XOR to find Duplicates in an array

Question

I have seen the solution for this problem in this thread -> How to find a duplicate element in an array of shuffled consecutive integers?

But the problem I am now having is little varied from it.

int arr[10] = {1,2,3,4,5,6,7,8,4,9};
    int a= 0;
    for(int i=0;i<10;i++) {
     a= a^ arr[i] ^i;
    }
    cout<<a;

Consider the above mentioned code snippet. Things work fine as it is. But when I add a 0 to the above mentioned array like, int arr[11] = {0,1,2,3,4,5,6,7,8,4,9}; I am not getting the proper duplicate element. Can somebody correct me the mistake I am making here?

Answer 1

The trick relies on the values being between 1 and n. If the numbers are in some other range you'll have to offset them.

static const int n = 11;
int arr[n] = {0,1,2,3,4,5,6,7,8,4,9};
int offset = 1;
int a= 0;
for(int i=0;i<n;i++) {
 a= a^ (arr[i]+offset) ^i;
}
cout<< (a-offset);

Answer 2

I think i see what happened. you probably changed the loop to be

for(int i=0; i<11; i++)
  ...

since you added an extra element to the loop. the problem is that it's not XORing with 10, which is not a number in your array. So, the algorithm stops working.

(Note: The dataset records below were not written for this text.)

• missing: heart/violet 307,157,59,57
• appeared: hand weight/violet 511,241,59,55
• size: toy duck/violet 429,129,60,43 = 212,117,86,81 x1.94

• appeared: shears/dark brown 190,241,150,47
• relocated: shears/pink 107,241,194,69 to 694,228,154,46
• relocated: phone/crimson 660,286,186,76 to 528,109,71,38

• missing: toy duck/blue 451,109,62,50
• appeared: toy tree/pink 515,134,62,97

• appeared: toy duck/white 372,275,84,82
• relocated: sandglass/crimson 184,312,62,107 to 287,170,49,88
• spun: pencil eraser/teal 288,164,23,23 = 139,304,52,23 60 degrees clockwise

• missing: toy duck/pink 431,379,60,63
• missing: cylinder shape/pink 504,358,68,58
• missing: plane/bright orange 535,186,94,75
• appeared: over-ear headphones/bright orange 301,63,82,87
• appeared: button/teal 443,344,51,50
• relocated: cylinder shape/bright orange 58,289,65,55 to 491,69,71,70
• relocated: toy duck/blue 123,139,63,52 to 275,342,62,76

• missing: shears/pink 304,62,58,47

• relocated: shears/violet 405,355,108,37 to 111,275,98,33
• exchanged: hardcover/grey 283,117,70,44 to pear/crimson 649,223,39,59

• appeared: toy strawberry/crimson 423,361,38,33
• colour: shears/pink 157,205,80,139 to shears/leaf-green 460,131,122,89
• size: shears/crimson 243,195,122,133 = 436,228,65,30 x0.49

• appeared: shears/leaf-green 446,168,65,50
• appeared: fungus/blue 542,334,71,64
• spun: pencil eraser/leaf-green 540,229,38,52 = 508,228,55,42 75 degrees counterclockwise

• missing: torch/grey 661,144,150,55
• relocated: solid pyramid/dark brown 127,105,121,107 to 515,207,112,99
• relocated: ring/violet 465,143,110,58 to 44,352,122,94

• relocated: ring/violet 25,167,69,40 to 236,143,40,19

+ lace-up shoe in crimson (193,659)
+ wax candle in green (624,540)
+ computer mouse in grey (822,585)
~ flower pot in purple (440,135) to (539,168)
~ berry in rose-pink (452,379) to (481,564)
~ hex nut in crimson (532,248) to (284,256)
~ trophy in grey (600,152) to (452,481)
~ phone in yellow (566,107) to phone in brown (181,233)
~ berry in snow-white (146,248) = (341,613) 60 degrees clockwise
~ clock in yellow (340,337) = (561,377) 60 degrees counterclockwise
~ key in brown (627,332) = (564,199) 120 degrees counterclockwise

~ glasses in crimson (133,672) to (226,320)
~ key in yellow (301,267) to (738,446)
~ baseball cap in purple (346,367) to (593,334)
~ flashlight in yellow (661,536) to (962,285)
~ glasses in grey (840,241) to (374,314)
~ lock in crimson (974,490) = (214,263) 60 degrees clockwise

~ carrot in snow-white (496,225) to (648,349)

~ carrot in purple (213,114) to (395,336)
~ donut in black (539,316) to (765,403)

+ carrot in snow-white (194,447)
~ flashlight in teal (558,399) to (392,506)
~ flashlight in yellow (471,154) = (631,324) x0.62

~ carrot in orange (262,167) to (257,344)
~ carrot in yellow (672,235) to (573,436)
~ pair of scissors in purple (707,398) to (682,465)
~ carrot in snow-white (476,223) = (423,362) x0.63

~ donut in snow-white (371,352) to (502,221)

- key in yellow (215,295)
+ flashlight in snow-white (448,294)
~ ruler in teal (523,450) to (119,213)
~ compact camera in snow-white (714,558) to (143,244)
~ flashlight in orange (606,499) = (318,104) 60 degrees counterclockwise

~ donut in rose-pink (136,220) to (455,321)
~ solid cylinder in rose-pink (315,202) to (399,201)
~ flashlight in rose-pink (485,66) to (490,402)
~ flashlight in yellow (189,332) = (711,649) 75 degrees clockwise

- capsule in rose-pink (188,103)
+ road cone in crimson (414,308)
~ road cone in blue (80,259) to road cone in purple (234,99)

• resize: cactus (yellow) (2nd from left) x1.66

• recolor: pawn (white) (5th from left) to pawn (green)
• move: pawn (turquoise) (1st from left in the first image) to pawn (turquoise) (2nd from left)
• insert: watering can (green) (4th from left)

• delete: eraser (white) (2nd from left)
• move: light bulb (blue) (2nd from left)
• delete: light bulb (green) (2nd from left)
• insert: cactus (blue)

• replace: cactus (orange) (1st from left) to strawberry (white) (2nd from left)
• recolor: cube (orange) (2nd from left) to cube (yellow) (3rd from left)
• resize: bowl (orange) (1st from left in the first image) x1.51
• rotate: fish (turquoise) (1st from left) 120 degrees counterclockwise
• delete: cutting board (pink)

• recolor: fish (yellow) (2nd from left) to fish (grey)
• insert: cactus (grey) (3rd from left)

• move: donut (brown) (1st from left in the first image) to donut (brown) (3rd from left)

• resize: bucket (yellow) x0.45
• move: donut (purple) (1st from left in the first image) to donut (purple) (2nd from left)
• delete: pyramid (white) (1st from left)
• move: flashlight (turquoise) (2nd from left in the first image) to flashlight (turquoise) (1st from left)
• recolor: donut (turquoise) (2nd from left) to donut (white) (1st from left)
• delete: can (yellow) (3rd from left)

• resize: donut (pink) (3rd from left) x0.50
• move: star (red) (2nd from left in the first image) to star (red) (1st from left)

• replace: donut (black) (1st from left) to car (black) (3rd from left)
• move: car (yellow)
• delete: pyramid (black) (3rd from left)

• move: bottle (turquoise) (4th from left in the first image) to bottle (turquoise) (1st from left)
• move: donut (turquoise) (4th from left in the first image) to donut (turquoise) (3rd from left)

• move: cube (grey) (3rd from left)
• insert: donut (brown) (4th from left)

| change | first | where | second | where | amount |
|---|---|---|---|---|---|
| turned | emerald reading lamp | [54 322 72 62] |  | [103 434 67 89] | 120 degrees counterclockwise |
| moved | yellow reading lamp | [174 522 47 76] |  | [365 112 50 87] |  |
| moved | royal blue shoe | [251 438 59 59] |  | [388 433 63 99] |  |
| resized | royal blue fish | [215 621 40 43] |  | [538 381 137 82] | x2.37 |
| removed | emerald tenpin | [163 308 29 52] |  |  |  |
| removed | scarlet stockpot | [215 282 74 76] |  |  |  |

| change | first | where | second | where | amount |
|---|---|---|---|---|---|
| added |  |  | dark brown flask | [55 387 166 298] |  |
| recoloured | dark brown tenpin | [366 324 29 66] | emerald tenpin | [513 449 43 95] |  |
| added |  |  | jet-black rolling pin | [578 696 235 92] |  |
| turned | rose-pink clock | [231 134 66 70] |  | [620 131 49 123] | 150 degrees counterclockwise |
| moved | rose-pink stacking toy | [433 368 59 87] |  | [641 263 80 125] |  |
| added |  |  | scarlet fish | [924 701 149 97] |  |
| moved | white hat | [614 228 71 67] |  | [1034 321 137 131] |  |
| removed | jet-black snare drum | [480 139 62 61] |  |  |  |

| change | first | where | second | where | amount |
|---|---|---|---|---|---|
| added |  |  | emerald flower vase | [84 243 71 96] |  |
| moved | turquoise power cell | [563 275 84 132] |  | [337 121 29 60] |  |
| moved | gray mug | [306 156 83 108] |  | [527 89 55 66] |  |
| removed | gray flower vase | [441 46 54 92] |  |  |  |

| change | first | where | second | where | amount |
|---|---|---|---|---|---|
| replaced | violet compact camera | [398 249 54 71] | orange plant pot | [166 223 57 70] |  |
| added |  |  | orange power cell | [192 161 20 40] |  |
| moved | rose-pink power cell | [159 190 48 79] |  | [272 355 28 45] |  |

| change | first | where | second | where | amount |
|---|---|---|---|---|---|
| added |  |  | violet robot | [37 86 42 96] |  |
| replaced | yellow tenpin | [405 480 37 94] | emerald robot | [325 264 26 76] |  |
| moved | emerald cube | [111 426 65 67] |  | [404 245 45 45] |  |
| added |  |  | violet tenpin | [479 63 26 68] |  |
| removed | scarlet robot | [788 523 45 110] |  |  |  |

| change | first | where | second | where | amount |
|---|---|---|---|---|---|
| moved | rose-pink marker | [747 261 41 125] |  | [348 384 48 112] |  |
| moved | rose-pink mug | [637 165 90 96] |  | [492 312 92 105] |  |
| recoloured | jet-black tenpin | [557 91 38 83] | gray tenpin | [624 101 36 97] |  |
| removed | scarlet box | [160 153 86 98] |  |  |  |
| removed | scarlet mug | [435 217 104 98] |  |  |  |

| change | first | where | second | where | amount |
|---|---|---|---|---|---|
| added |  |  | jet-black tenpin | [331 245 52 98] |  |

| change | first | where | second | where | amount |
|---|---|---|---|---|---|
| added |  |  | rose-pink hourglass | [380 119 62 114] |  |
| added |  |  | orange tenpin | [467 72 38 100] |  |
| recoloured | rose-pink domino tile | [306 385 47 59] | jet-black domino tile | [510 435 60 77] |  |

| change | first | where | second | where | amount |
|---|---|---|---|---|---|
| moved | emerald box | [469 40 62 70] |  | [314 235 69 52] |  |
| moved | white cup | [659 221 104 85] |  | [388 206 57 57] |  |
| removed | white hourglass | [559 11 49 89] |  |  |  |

int arr[11] = {0,1,2,3,4,5,6,7,8,4,9};
int a= 0;
for(int i=0;i<10;i++) {
  a= a^ arr[i] ^i;
}
a = a^arr[10];

cout<<a;

now, its XORing nums from 0 to 9 twice (which equals zero) and 4 an additional time, so the result should be 4.

Answer 3

I'm guessing it could have to do with the fact that the i value would then be the same as arr[i]

thats like doing:

00000001 ^ 00000001

which equals 00000000

and I may be thinking incorrectly but wouldn't that screw up the process?